What I’d really like to see is a more RAID-6 style deployment, wherein each node added to a mongoDB cluster held 1/nth parity data, as well as it’s own data.
This allows you to distribute requests to each node in the deployment, and still survive if a server fails.

This is more conceptually similar to how Riak handles adding nodes. Each node you add to a Riak server adds both redundancy AND speed.

Development is easy

Finally, Developing against MongoDB is about as straightforward as I could possibly ask for.
Getting it running on my Macbook was trivial, and development is fast, with little learning curve.

In Mongo, I can insert an arbitrary JSON document, such as inserting all email received from the outside world. After this, I can query on any element of the JSON.

This makes it VERY simple to pull all the emails sent from Thunderbird, or any message received in a date range..

I could do these same things with SQL, but I’d generally need to fit everything into a defined schema; For things like Email, or HTML pages, which might have any number of arbitrary headers, a schema-less design is a godsend.

Another thing I really enjoyed is that I can query in familiar styles. For example, to retrieve all messages from a certain sender, I could use a built in JSON query format, which if you squint hard enough, isn’t THAT different from SQL
Contrast this with my impression that Couch/Riak, I believe I need to use MapReduce for everything ((This was my impression in going through basic tutorials and development of mini toy apps; I accept I could be way off))

I like MapReduce for a certain class of problem, but sometimes it’s nice to be able to reach for a simple query, and have it just work. According to 10Gen, these queries are by and away the most popular form of requesting data from MongoDB, and they are going to be adding new forms of queries (such as Group by) in upcoming versions.

Support is available

I have to say that 10Gen has always been very helpful in providing support.
In additional, their new MMS tool is very helpful in seeing where things are having trouble.
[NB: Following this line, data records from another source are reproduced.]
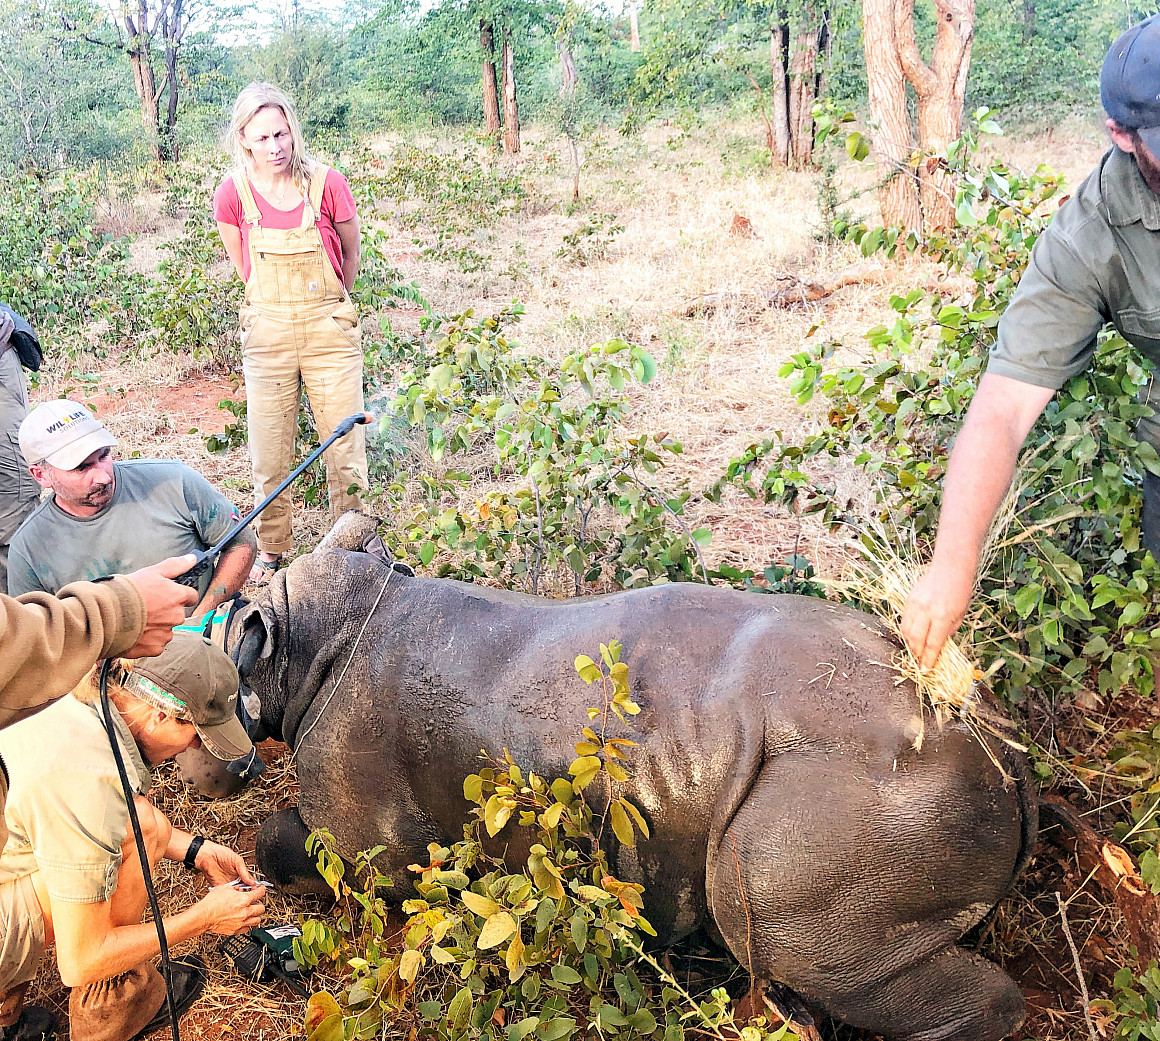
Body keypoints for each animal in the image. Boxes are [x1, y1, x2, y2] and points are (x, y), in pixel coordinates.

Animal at [227, 513, 1035, 1041]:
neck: (311, 634)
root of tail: (996, 738)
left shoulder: (372, 848)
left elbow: (290, 846)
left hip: (880, 792)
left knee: (780, 922)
Whether through paid (Tickets) or free (IRC/Mailing List) means, they’ve almost always come through with solid answers to almost any problem that comes up.
I have a lot of respect for the company for bringing in senior level people on a regular basis to help answer problems, rather than throwing us to people working off a script.
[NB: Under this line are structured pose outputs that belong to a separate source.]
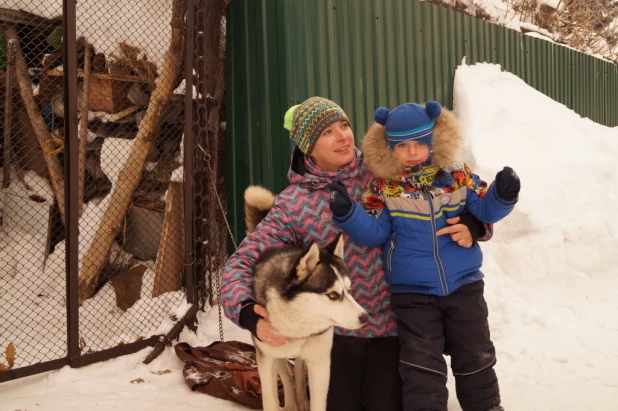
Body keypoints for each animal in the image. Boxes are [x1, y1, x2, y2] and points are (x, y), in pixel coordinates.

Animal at [242, 186, 366, 411]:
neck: (298, 325)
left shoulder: (321, 364)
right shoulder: (266, 357)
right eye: (333, 295)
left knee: (298, 370)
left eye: (349, 289)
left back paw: (300, 399)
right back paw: (292, 402)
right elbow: (271, 399)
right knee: (286, 373)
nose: (365, 317)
The only negative I have to say on the support is that too often, the answer is “It’s fixed in the next version”.

This seems to be the default answer to any problem that comes up..

  • “MongoS instances are not routing to all mongoD servers”
    Fixed in the next version
  • “Our MongoD server failed with this error overnight “
    Fixed in the next version
  • “Our replica set isn’t sure who the master should be”
    Fixed in the next version

Don’t get me wrong, it’s great that things are being fixed!
Just know going in that if you’re using MongoDB as your primary DB, you’ll be on a constant upgrade treadmill.

10Gen is still deciding how much to backport, and when, but generally it seems like problems with known workarounds only get fixed in Trunk, and problems without usable workarounds will get a backport to one version back. Don’t expect to use the same version for a year; If you want to avoid major bugs, it’s just not going to happen.


In Summary, I like MongoDB quite a bit, but like any software, it’s important to know it’s warts.
In a lot of ways, Mongo reminds me of MySQL on MyISAM a decade ago-
It’s Fast, has easy replication, and it’s used by everyone, so you can get help when you need it.
But if you’re not careful, it will blow up in unexpected ways.

If you understand the tradeoffs going in, and you have a relatively DB with relatively infrequent writes, MongoDB can be a godsend. It’s dramatically faster than the alternatives, and we’ve never had problem resulting in dataloss. But like any package you do need to design with it’s limitations in mind.